Doch lassen wir dies alles! Von früher Jugend an hielt ich stets den Beruf für den besten, der für das Leben selbst sorgte. Von diesem Gesichtspunkt aus schien mir das Studium der Medizin förderlicher zu sein als das der Jurisprudenz. Und ich fand, dass es nicht nur diesem Zwecke näher steht und auf der ganzen Erde und zu allen Zeiten gleich gültig und wertvoll, sondern auch ehrlicher und reiner ist und dass es auf der Vernunft, dem ewigen Gesetze der Natur, und nicht wie die Jurisprudenz auf den vorübergehenden Meinungen der Menschen ruht. Darum ergriff ich den Beruf des Arztes, nicht den des Juristen; auch deshalb vor allem, weil ich, wie ich schon gesagt habe, die Förderung durch Freunde, Mittel, Macht und Ehren nicht bloß verachtete, sondern floh. Mein Vater freilich, als er merkte, dass ich mich vom Studium der Jurisprudenz abwandte und zu dem der philosophischen Disziplinen neigte, weinte in meiner Gegenwart und klagte darüber, dass ich nicht dieselben Studien wie er betreiben wolle. Er hielt nämlich die Jurisprudenz für eine vornehmere Disziplin – und zitierte auch dafür mit Stolz eine Stelle aus Aristoteles –, eine Disziplin, die auch viel geeigneter sei, Geld und Macht zu erwerben und vor allem auch die ganze Familie in die Höhe zu bringen. Auch schmerzte es ihn, dass er sein juristisches Lehramt in Mailand, dessen er sich schon seit vielen Jahren erfreute und das ein Honorar von 100 Scudi abwarf, nicht auf mich vererben könne, wie er gehofft hatte, sondern einst einen fremden Nachfolger auf seinem Lehrstuhle sehen müsse und dass auf diese Weise seine Kommentarienwerke nicht vollendet, noch von mir herausgegeben werden sollten. Kurz zuvor nämlich hatte in seinem Kopfe die Hoffnung auf ewigen Ruhm aufgeleuchtet; er hatte eine verbesserte Neuausgabe des Werkes des Erzbischofs John67 von Canterbury über Optik und Perspektive vorbereitet und hoffte, in diesem Buche sollten einst, mit Lettern gedruckt, die Verse stehen:
»Stolz nennt diesen das Haus der Cardani sein eigen. Es wusste Alles der Eine. Nicht kennt seinesgleichen die Zeit.«
Diese Weissagung galt freilich mehr denen, die einst auf seine Arbeit sich stützend Erfolge haben sollten, als ihm selbst, der zwar die Jurisprudenz, wie ich erfuhr, ganz vorzüglich beherrschte, in der Mathematik aber nicht über die Anfänge hinauskam, nichts Neues darin erdacht, auch nichts aus dem Griechischen übersetzt hat. Daran war freilich mehr der stete Wechsel in seinen wissenschaftlichen Arbeiten und die Unbeständigkeit seiner Pläne schuld, als dass er von der Natur mit Gaben kärglich ausgestattet, träge oder von geringer Urteilskraft gewesen wäre, Mängel, von denen er durchaus frei war.

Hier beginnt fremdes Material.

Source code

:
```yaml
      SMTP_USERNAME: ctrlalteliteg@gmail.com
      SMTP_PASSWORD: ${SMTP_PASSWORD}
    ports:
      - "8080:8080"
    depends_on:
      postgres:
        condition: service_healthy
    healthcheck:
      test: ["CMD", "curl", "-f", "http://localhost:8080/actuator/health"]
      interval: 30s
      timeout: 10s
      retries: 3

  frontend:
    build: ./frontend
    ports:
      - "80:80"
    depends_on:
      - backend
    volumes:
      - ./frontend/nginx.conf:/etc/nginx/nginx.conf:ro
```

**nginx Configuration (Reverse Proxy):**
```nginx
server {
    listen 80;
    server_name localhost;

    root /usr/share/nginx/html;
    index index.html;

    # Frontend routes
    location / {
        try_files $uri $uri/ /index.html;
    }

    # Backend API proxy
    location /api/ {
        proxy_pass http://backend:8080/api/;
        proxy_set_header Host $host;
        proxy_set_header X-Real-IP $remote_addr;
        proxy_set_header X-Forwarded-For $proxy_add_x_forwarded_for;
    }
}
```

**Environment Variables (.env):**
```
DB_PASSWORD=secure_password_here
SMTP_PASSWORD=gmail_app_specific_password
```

In mir aber waren damals mein Wunsch und mein Vorsatz unerschütterlich fest gewurzelt, vielerlei Gründe sprachen dafür, auch sah ich wohl, dass auch mein Vater durchaus nicht ohne Schwierigkeiten und Hindernisse seinen Weg gemacht hatte. Deshalb und auch aus anderen Gründen blieb ich seinen Mahnungen gegenüber unbewegt.